Narrative Fingerprints: Multi-Scale Author Identification via Novelty Curve Dynamics

arXiv cs.CL / 4/3/2026

💬 OpinionSignals & Early TrendsIdeas & Deep AnalysisModels & Research

Key Points

  • The paper investigates whether individual authors can be identified from measurable patterns in information-theoretic “novelty curves” across their texts.
  • Using Books3 and PG-19, it reports multi-scale author signals: book-level scalar novelty dynamics identify 43% of authors above chance, while chapter-level SAX motif patterns in sliding windows yield much stronger attribution.
  • The study finds the book-level and chapter-level signals are complementary rather than redundant, implying different levels of text structure carry distinct authorial information.
  • It shows the attribution signal is partly confounded by genre but remains detectable within genres for roughly one-quarter of authors.
  • It argues the effect is not merely a modern-format artifact by noting comparable fingerprint strength for authors like Twain, Austen, and Kipling.

Abstract

We test whether authors have characteristic "fingerprints" in the information-theoretic novelty curves of their published works.
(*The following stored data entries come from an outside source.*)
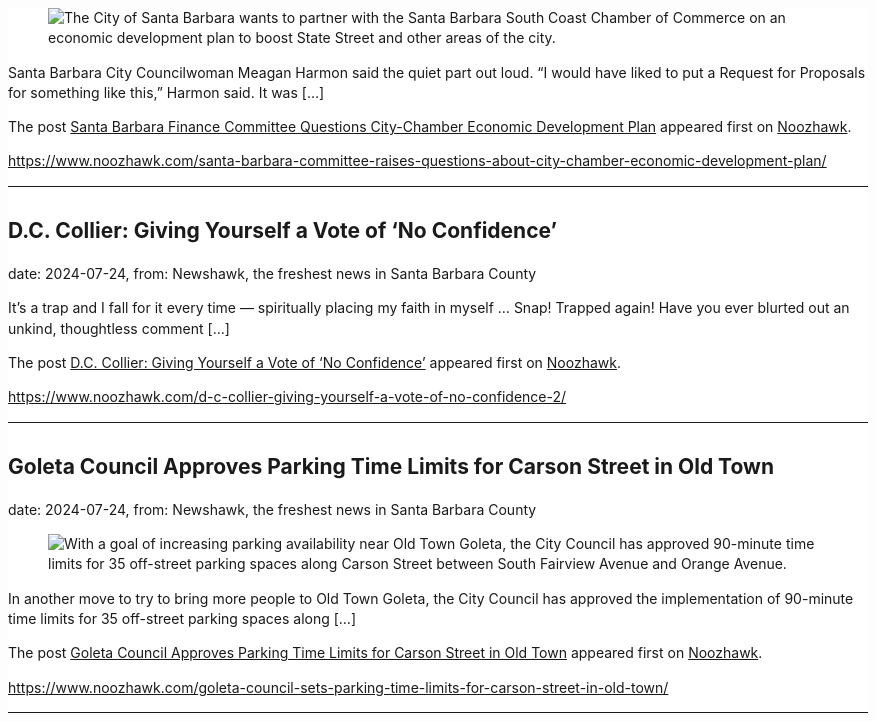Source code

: <figure><img width="1024" height="682" src="https://i0.wp.com/www.noozhawk.com/wp-content/uploads/2024/07/072324-State-Street-Economic-Development-2-JM.jpg?fit=1024%2C682&amp;ssl=1" class="attachment-rss-image-size size-rss-image-size wp-post-image" alt="The City of Santa Barbara wants to partner with the Santa Barbara South Coast Chamber of Commerce on an economic development plan to boost State Street and other areas of the city." decoding="async" srcset="https://i0.wp.com/www.noozhawk.com/wp-content/uploads/2024/07/072324-State-Street-Economic-Development-2-JM.jpg?w=2000&amp;ssl=1 2000w, https://i0.wp.com/www.noozhawk.com/wp-content/uploads/2024/07/072324-State-Street-Economic-Development-2-JM.jpg?resize=300%2C200&amp;ssl=1 300w, https://i0.wp.com/www.noozhawk.com/wp-content/uploads/2024/07/072324-State-Street-Economic-Development-2-JM.jpg?resize=1024%2C682&amp;ssl=1 1024w, https://i0.wp.com/www.noozhawk.com/wp-content/uploads/2024/07/072324-State-Street-Economic-Development-2-JM.jpg?resize=768%2C512&amp;ssl=1 768w, https://i0.wp.com/www.noozhawk.com/wp-content/uploads/2024/07/072324-State-Street-Economic-Development-2-JM.jpg?resize=1536%2C1024&amp;ssl=1 1536w, https://i0.wp.com/www.noozhawk.com/wp-content/uploads/2024/07/072324-State-Street-Economic-Development-2-JM.jpg?resize=1200%2C800&amp;ssl=1 1200w, https://i0.wp.com/www.noozhawk.com/wp-content/uploads/2024/07/072324-State-Street-Economic-Development-2-JM.jpg?resize=1568%2C1045&amp;ssl=1 1568w, https://i0.wp.com/www.noozhawk.com/wp-content/uploads/2024/07/072324-State-Street-Economic-Development-2-JM.jpg?resize=400%2C267&amp;ssl=1 400w, https://i0.wp.com/www.noozhawk.com/wp-content/uploads/2024/07/072324-State-Street-Economic-Development-2-JM.jpg?resize=706%2C471&amp;ssl=1 706w, https://i0.wp.com/www.noozhawk.com/wp-content/uploads/2024/07/072324-State-Street-Economic-Development-2-JM.jpg?fit=1024%2C682&amp;ssl=1&amp;w=370 370w" sizes="(max-width: 34.9rem) calc(100vw - 2rem), (max-width: 53rem) calc(8 * (100vw / 12)), (min-width: 53rem) calc(6 * (100vw / 12)), 100vw" /></figure>
<p>Santa Barbara City Councilwoman Meagan Harmon said the quiet part out loud. &#8220;I would have liked to put a Request for Proposals for something like this,&#8221; Harmon said. It was [&#8230;]</p>
<p>The post <a href="https://www.noozhawk.com/santa-barbara-committee-raises-questions-about-city-chamber-economic-development-plan/">Santa Barbara Finance Committee Questions City-Chamber Economic Development Plan</a> appeared first on <a href="https://www.noozhawk.com">Noozhawk</a>.</p>
 

<https://www.noozhawk.com/santa-barbara-committee-raises-questions-about-city-chamber-economic-development-plan/>

---

## D.C. Collier: Giving Yourself a Vote of ‘No Confidence’

date: 2024-07-24, from: Newshawk, the freshest news in Santa Barbara County

<p>It’s a trap and I fall for it every time — spiritually placing my faith in myself &#8230; Snap! Trapped again! Have you ever blurted out an unkind, thoughtless comment [&#8230;]</p>
<p>The post <a href="https://www.noozhawk.com/d-c-collier-giving-yourself-a-vote-of-no-confidence-2/">D.C. Collier: Giving Yourself a Vote of ‘No Confidence’</a> appeared first on <a href="https://www.noozhawk.com">Noozhawk</a>.</p>
 

<https://www.noozhawk.com/d-c-collier-giving-yourself-a-vote-of-no-confidence-2/>

---

## Goleta Council Approves Parking Time Limits for Carson Street in Old Town

date: 2024-07-24, from: Newshawk, the freshest news in Santa Barbara County

<figure><img width="1024" height="682" src="https://i0.wp.com/www.noozhawk.com/wp-content/uploads/2024/07/072324-new-parking-limit-1-RC.jpg?fit=1024%2C682&amp;ssl=1" class="attachment-rss-image-size size-rss-image-size wp-post-image" alt="With a goal of increasing parking availability near Old Town Goleta, the City Council has approved 90-minute time limits for 35 off-street parking spaces along Carson Street between South Fairview Avenue and Orange Avenue." decoding="async" srcset="https://i0.wp.com/www.noozhawk.com/wp-content/uploads/2024/07/072324-new-parking-limit-1-RC.jpg?w=2000&amp;ssl=1 2000w, https://i0.wp.com/www.noozhawk.com/wp-content/uploads/2024/07/072324-new-parking-limit-1-RC.jpg?resize=300%2C200&amp;ssl=1 300w, https://i0.wp.com/www.noozhawk.com/wp-content/uploads/2024/07/072324-new-parking-limit-1-RC.jpg?resize=1024%2C682&amp;ssl=1 1024w, https://i0.wp.com/www.noozhawk.com/wp-content/uploads/2024/07/072324-new-parking-limit-1-RC.jpg?resize=768%2C512&amp;ssl=1 768w, https://i0.wp.com/www.noozhawk.com/wp-content/uploads/2024/07/072324-new-parking-limit-1-RC.jpg?resize=1536%2C1024&amp;ssl=1 1536w, https://i0.wp.com/www.noozhawk.com/wp-content/uploads/2024/07/072324-new-parking-limit-1-RC.jpg?resize=1200%2C800&amp;ssl=1 1200w, https://i0.wp.com/www.noozhawk.com/wp-content/uploads/2024/07/072324-new-parking-limit-1-RC.jpg?resize=1568%2C1045&amp;ssl=1 1568w, https://i0.wp.com/www.noozhawk.com/wp-content/uploads/2024/07/072324-new-parking-limit-1-RC.jpg?resize=400%2C267&amp;ssl=1 400w, https://i0.wp.com/www.noozhawk.com/wp-content/uploads/2024/07/072324-new-parking-limit-1-RC.jpg?resize=706%2C471&amp;ssl=1 706w, https://i0.wp.com/www.noozhawk.com/wp-content/uploads/2024/07/072324-new-parking-limit-1-RC.jpg?fit=1024%2C682&amp;ssl=1&amp;w=370 370w" sizes="(max-width: 34.9rem) calc(100vw - 2rem), (max-width: 53rem) calc(8 * (100vw / 12)), (min-width: 53rem) calc(6 * (100vw / 12)), 100vw" /></figure>
<p>In another move to try to bring more people to Old Town Goleta, the City Council has approved the implementation of 90-minute time limits for 35 off-street parking spaces along [&#8230;]</p>
<p>The post <a href="https://www.noozhawk.com/goleta-council-sets-parking-time-limits-for-carson-street-in-old-town/">Goleta Council Approves Parking Time Limits for Carson Street in Old Town</a> appeared first on <a href="https://www.noozhawk.com">Noozhawk</a>.</p>
 

<https://www.noozhawk.com/goleta-council-sets-parking-time-limits-for-carson-street-in-old-town/>

---
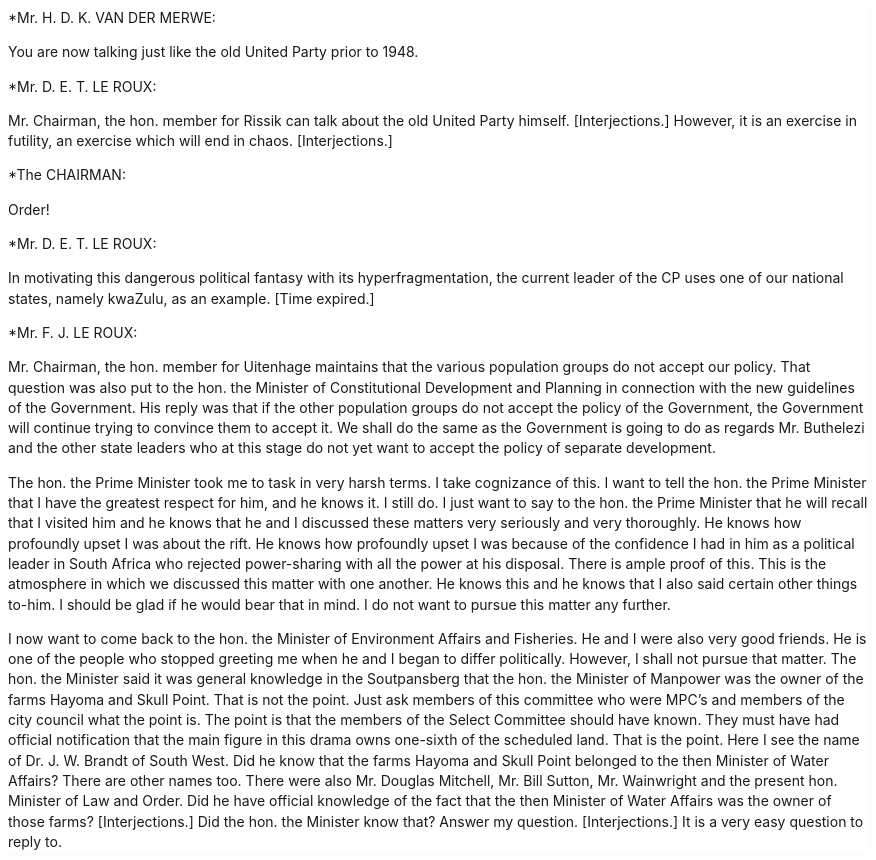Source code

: </speech>

<speech by="#van_der_merwe">

<from>*Mr. <person refersTo="hansard_za">H. D. K. VAN DER MERWE</person>:</from>

<p>You are now talking just like the old United Party prior to 1948.</p>

</speech>

<speech by="#le_roux">

<from>*Mr. <person refersTo="hansard_za">D. E. T. LE ROUX</person>:</from>

<p>Mr. Chairman, the hon. member for Rissik can talk about the old United Party himself. [Interjections.] However, it is an exercise in futility, an exercise which will end in chaos. [Interjections.]</p>

</speech>

<speech by="#chairman">

<from>*The <person refersTo="hansard_za">CHAIRMAN</person>:</from>

<p>Order!</p>

</speech>

<speech by="#le_roux">

<from>*Mr. <person refersTo="hansard_za">D. E. T. LE ROUX</person>:</from>

<p>In motivating this dangerous political fantasy with its hyperfragmentation, the current leader of the CP uses one of our national states, namely kwaZulu, as an example. [Time expired.]</p>

</speech>

<speech by="#le_roux">

<from>*Mr. <person refersTo="hansard_za">F. J. LE ROUX</person>:</from>

<p>Mr. Chairman, the hon. member for Uitenhage maintains that the various population groups do not accept our policy. That question was also put to the hon. the Minister of Constitutional Development and Planning in connection with the new guidelines of the Government. His reply was that if the other population groups do not accept the policy of the Government, the Government will continue trying to convince them to accept it. We shall do the same as <span class="col_5295-5296" refersTo="page_0932"/>the Government is going to do as regards Mr. Buthelezi and the other state leaders who at this stage do not yet want to accept the policy of separate development.</p>

<p>The hon. the Prime Minister took me to task in very harsh terms. I take cognizance of this. I want to tell the hon. the Prime Minister that I have the greatest respect for him, and he knows it. I still do. I just want to say to the hon. the Prime Minister that he will recall that I visited him and he knows that he and I discussed these matters very seriously and very thoroughly. He knows how profoundly upset I was about the rift. He knows how profoundly upset I was because of the confidence I had in him as a political leader in South Africa who rejected power-sharing with all the power at his disposal. There is ample proof of this. This is the atmosphere in which we discussed this matter with one another. He knows this and he knows that I also said certain other things to-him. I should be glad if he would bear that in mind. I do not want to pursue this matter any further.</p>

<p>I now want to come back to the hon. the Minister of Environment Affairs and Fisheries. He and I were also very good friends. He is one of the people who stopped greeting me when he and I began to differ politically. However, I shall not pursue that matter. The hon. the Minister said it was general knowledge in the Soutpansberg that the hon. the Minister of Manpower was the owner of the farms Hayoma and Skull Point. That is not the point. Just ask members of this committee who were MPC&#x2019;s and members of the city council what the point is. The point is that the members of the Select Committee should have known. They must have had official notification that the main figure in this drama owns one-sixth of the scheduled land. That is the point. Here I see the name of Dr. J. W. Brandt of South West. Did he know that the farms Hayoma and Skull Point belonged to the then Minister of Water Affairs? There are other names too. There were also Mr. Douglas Mitchell, Mr. Bill Sutton, Mr. Wainwright and the present hon. Minister of Law and Order. Did he have official knowledge of the fact that the then Minister of Water Affairs was the owner of those farms? [Interjections.] Did the hon. the Minister know that? Answer my question. [Interjections.] It is a very easy question to reply to.</p>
Working with two corpora -- Books3 (52,796 books, 759 qualifying authors) and PG-19 (28,439 books, 1,821 qualifying authors) -- we find that authorial voice leaves measurable traces in how novelty unfolds across a text. The signal is multi-scale: at book level, scalar dynamics (mean novelty, speed, volume, circuitousness) identify 43% of authors significantly above chance; at chapter level, SAX motif patterns in sliding windows achieve 30x-above-chance attribution, far exceeding the scalar features that dominate at book level. These signals are complementary, not redundant. We show that the fingerprint is partly confounded with genre but persists within-genre for approximately one-quarter of authors. Classical authors (Twain, Austen, Kipling) show fingerprints comparable in strength to modern authors, suggesting the phenomenon is not an artifact of contemporary publishing conventions.